С культурой стиха косвенно связана и одна далеко не техническая проблема, особенно важная при работе именно с этой пьесой Ростана.
В конце академического издания “Сирано де Бержерака” помещены две историко-театральные статьи, авторы которых, П. Р. Заборов и Л. И. Гительман, подробно рассказывают, как пьеса Ростана интерпретировалась русским театром соответственно до и после 1917 года. Это весьма содержательная сводка разнообразных творческих решений, мнений и суждений — в большинстве своем произвольно-“вкусовых” и именно потому интересных как проявления общего художественного климата. Особенно симптоматична одна их общая закономерность, по-видимому не имеющая исключений, — если бы таковые встречались, то вряд ли прошли бы мимо внимания исследователей. Дело в том, что из множества театральных людей — переводчиков, режиссеров, актеров, критиков, — имевших касательство к истории “русского Ростана”, решительно никого не интересовал исторический Сирано де Бержерак. Никому не приходило в голову почитать его сочинения, поискать биографические сведения о нем; героя пьесы явно воспринимали как сугубо условный персонаж вроде д’Артаньяна (мелькающего в одной из сцен) — у того ведь тоже существовал исторический прототип, только кто же о нем помнит?
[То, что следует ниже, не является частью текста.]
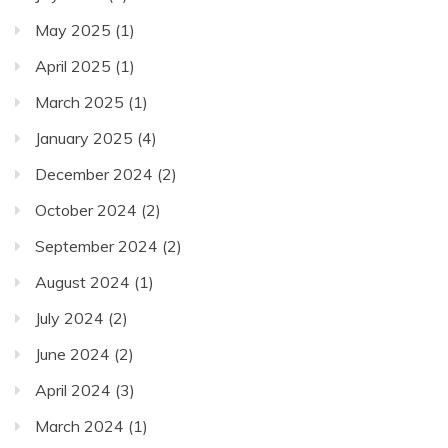
May 2025
(1)
April 2025
(1)
March 2025
(1)
January 2025
(4)
December 2024
(2)
October 2024
(2)
September 2024
(2)
August 2024
(1)
July 2024
(2)
June 2024
(2)
April 2024
(3)
March 2024
(1)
Между тем реальный Сирано в отличие от д’Артаньяна был не просто задирой-дуэлистом, но еще и талантливым поэтом, оставившим после себя вполне весомое творческое наследие. Некоторые его небольшие произведения теперь опубликованы в переводе М. Яснова как приложение к переводу ростановской пьесы, и выглядят они очень впечатляюще — именно потому, что помещены рядом с текстом Ростана. За фигурой “нового”, романтического Сирано проступает силуэт “старого”, современника Корнеля и Мольера. Читая сатирические послания поэта XVII века, явственно видишь, как драматург XIX века перелагал эти язвительные эпистолы в свои блестящие тирады. В “героической комедии” о Сирано начинает звучать диалог двух реальных творческих людей — Сирано де Бержерака и Эдмона Ростана, диалог двух культур, двух исторических эпох французской словесности. И такой в полном смысле слова филологический, историко-литературный взгляд, заданный академическим типом издания, где положено показывать предысторию “памятника”, его источники и т. д., ставит в новые рамки и русский перевод пьесы, диктует переводчице такие задачи, о которых мало задумывались ее предшественники, начиная со Щепкиной-Куперник.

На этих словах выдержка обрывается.